## Input data
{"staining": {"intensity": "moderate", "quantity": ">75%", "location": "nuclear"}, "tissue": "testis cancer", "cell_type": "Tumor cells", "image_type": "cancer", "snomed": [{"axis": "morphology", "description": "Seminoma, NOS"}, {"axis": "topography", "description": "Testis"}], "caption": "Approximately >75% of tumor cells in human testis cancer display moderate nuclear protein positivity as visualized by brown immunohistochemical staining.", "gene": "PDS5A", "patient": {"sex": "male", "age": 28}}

---

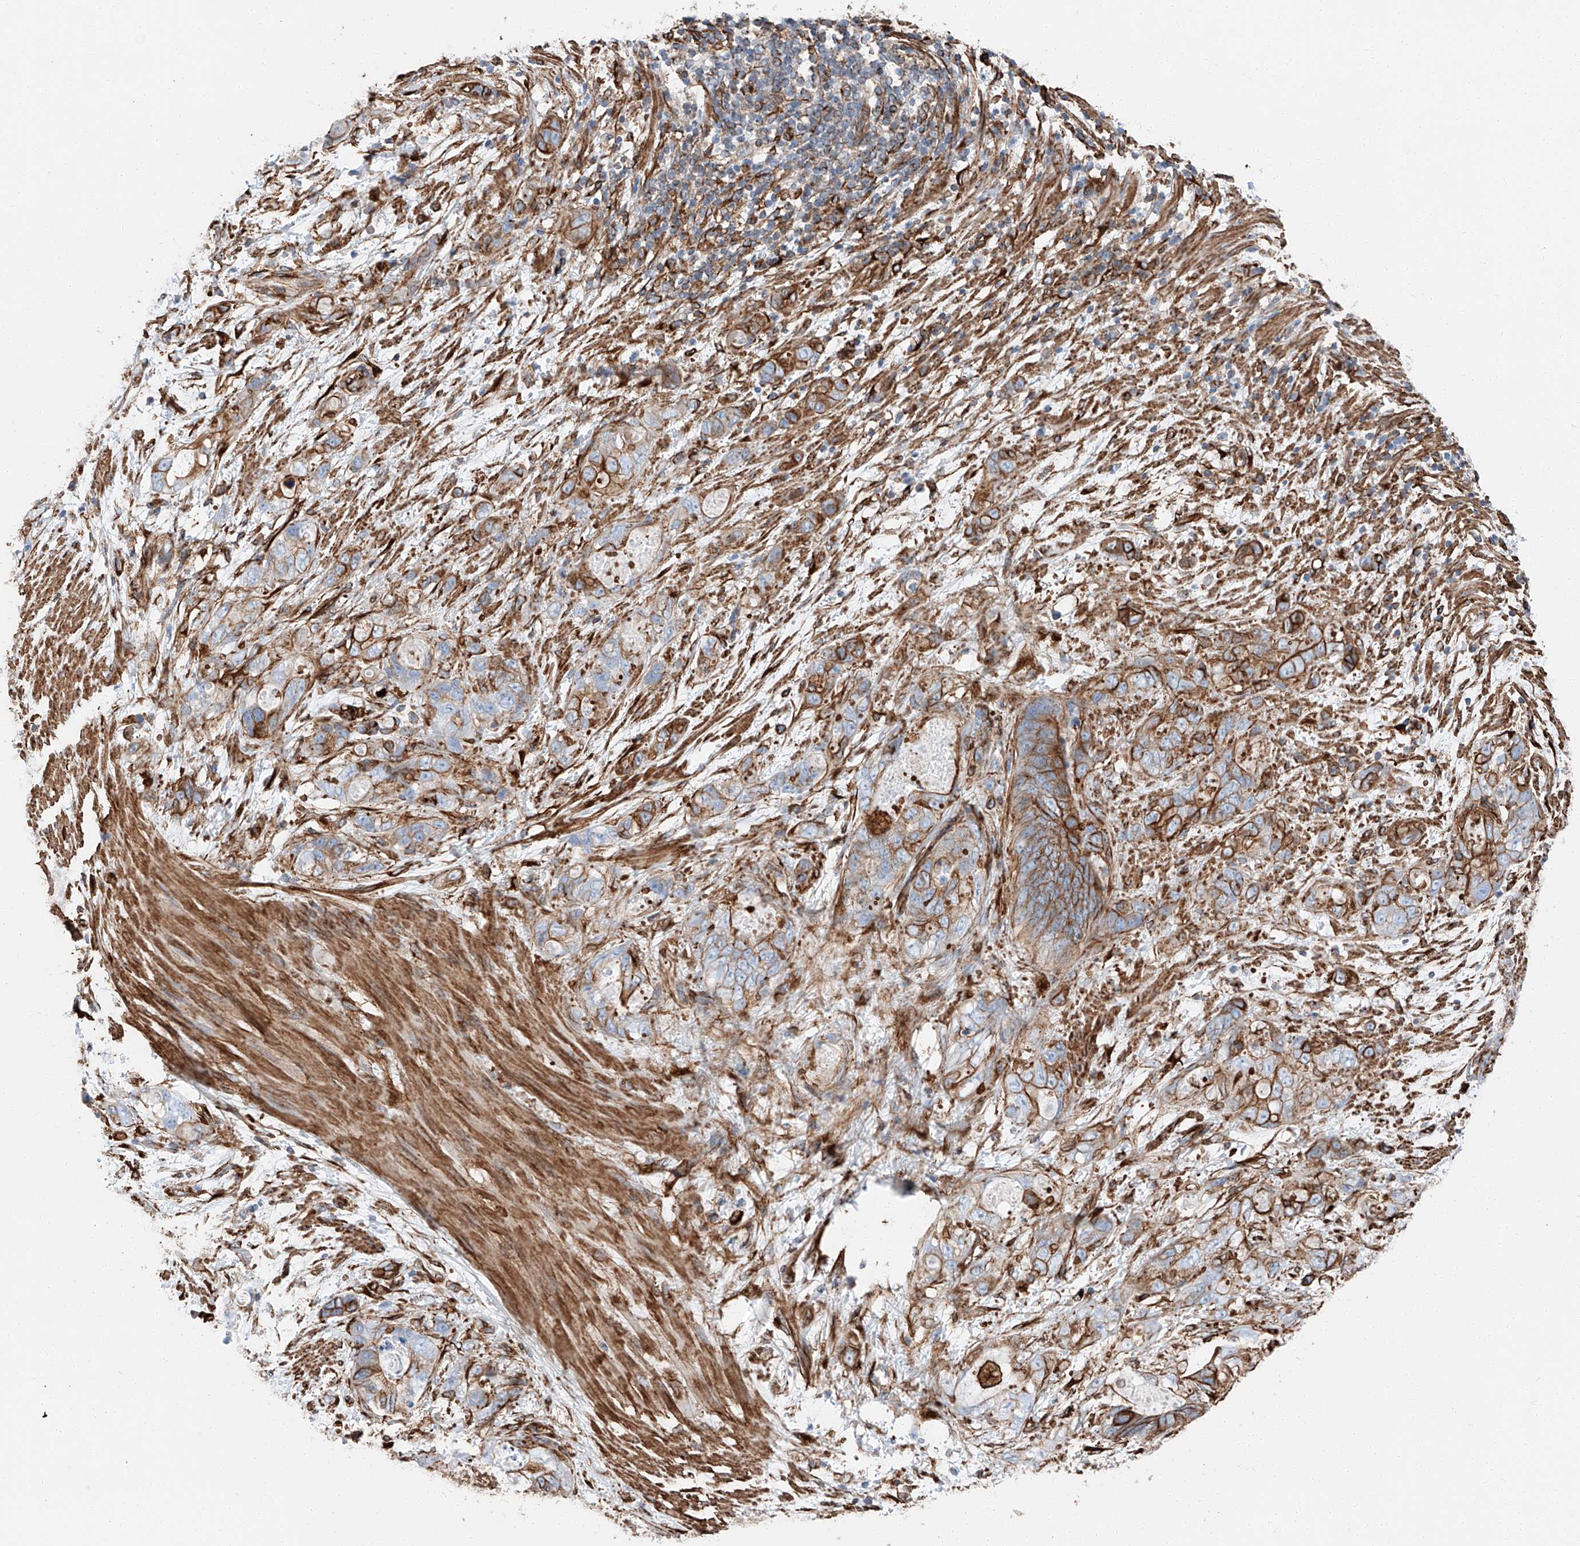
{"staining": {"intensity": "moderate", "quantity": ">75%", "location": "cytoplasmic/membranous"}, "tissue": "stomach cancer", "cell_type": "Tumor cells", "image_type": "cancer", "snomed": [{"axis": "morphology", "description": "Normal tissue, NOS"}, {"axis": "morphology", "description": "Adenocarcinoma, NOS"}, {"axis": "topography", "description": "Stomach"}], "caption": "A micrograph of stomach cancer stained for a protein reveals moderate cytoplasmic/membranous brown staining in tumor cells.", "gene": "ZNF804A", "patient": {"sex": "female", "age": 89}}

==

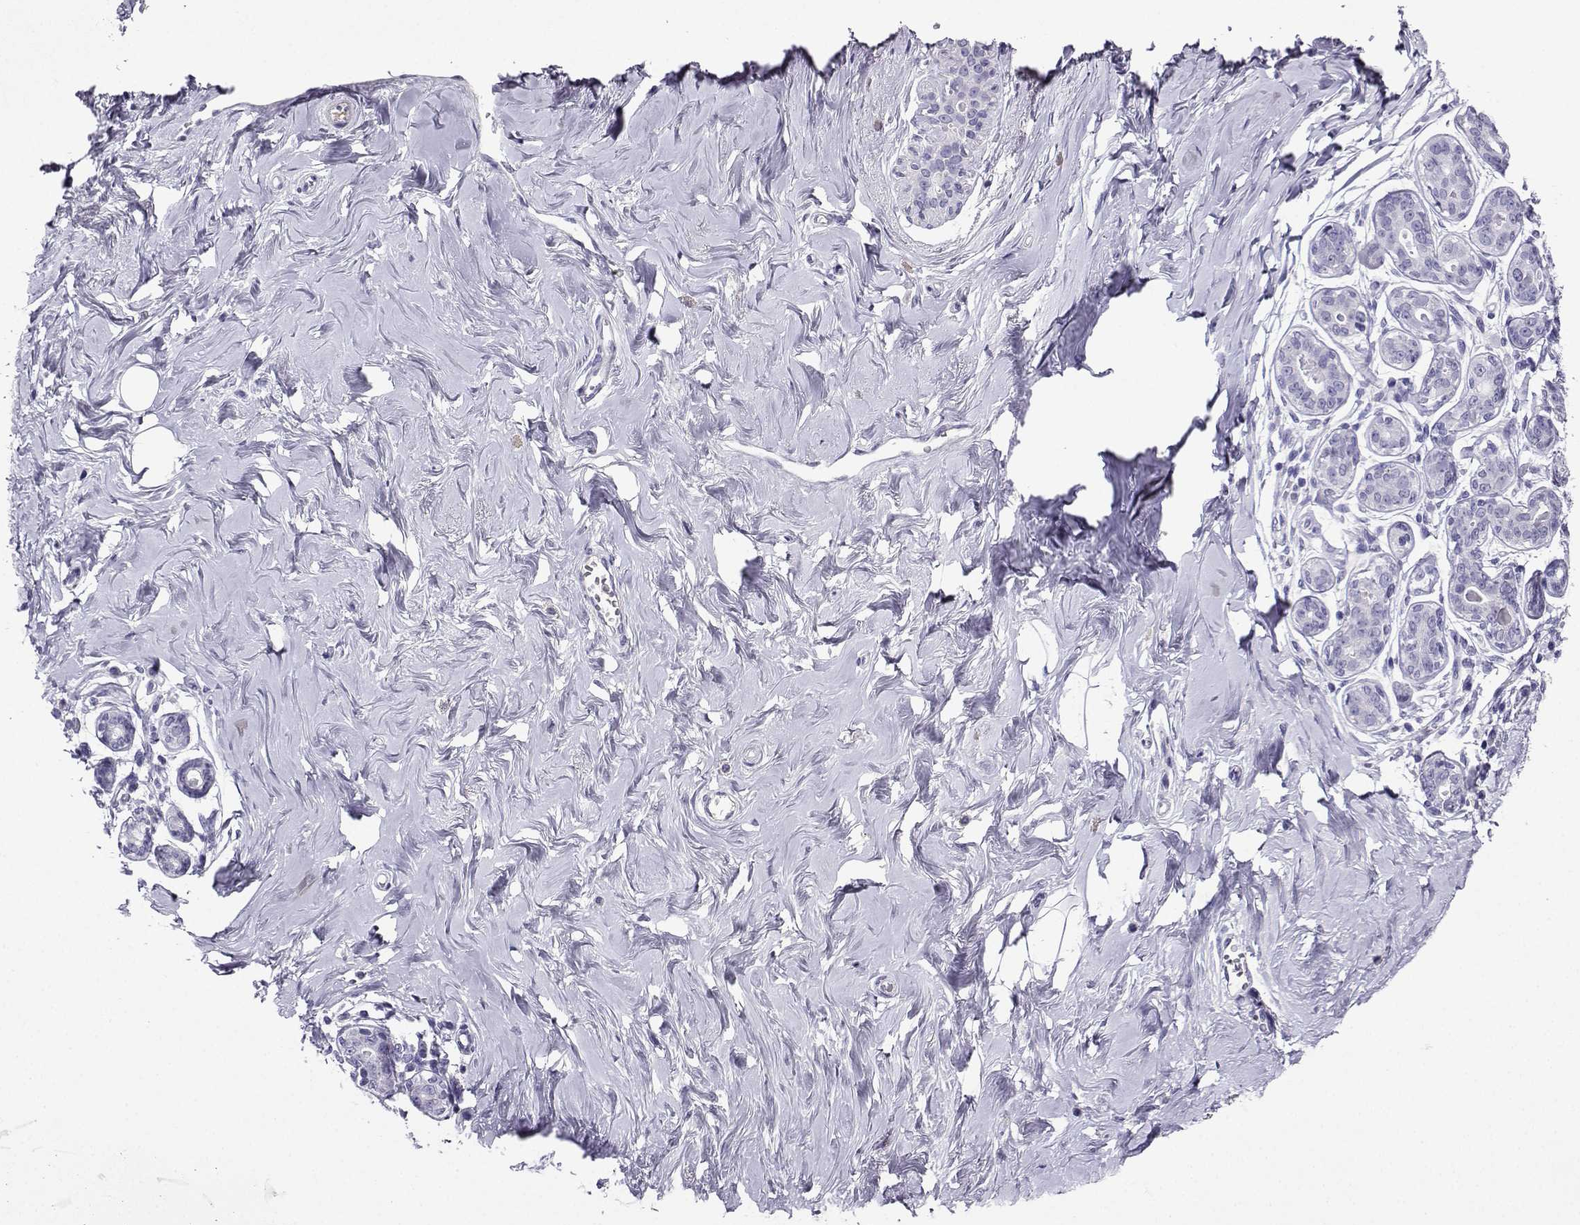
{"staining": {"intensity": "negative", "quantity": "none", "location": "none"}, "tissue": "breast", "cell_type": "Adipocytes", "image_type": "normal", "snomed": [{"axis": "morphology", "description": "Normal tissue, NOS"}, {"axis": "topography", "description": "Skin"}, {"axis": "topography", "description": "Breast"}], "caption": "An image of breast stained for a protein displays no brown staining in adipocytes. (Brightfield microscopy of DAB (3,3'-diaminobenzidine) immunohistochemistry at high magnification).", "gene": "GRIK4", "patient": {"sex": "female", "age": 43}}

## What you need to do
Collect every line with the string "stained" from the records, and copy each.

## Task result
{"staining": {"intensity": "moderate", "quantity": ">75%", "location": "cytoplasmic/membranous"}, "tissue": "stomach cancer", "cell_type": "Tumor cells", "image_type": "cancer", "snomed": [{"axis": "morphology", "description": "Normal tissue, NOS"}, {"axis": "morphology", "description": "Adenocarcinoma, NOS"}, {"axis": "topography", "description": "Stomach"}], "caption": "A micrograph of stomach cancer stained for a protein reveals moderate cytoplasmic/membranous brown staining in tumor cells.", "gene": "ZNF804A", "patient": {"sex": "female", "age": 89}}
{"staining": {"intensity": "negative", "quantity": "none", "location": "none"}, "tissue": "breast", "cell_type": "Adipocytes", "image_type": "normal", "snomed": [{"axis": "morphology", "description": "Normal tissue, NOS"}, {"axis": "topography", "description": "Skin"}, {"axis": "topography", "description": "Breast"}], "caption": "An image of breast stained for a protein displays no brown staining in adipocytes. (Brightfield microscopy of DAB (3,3'-diaminobenzidine) immunohistochemistry at high magnification).", "gene": "GRIK4", "patient": {"sex": "female", "age": 43}}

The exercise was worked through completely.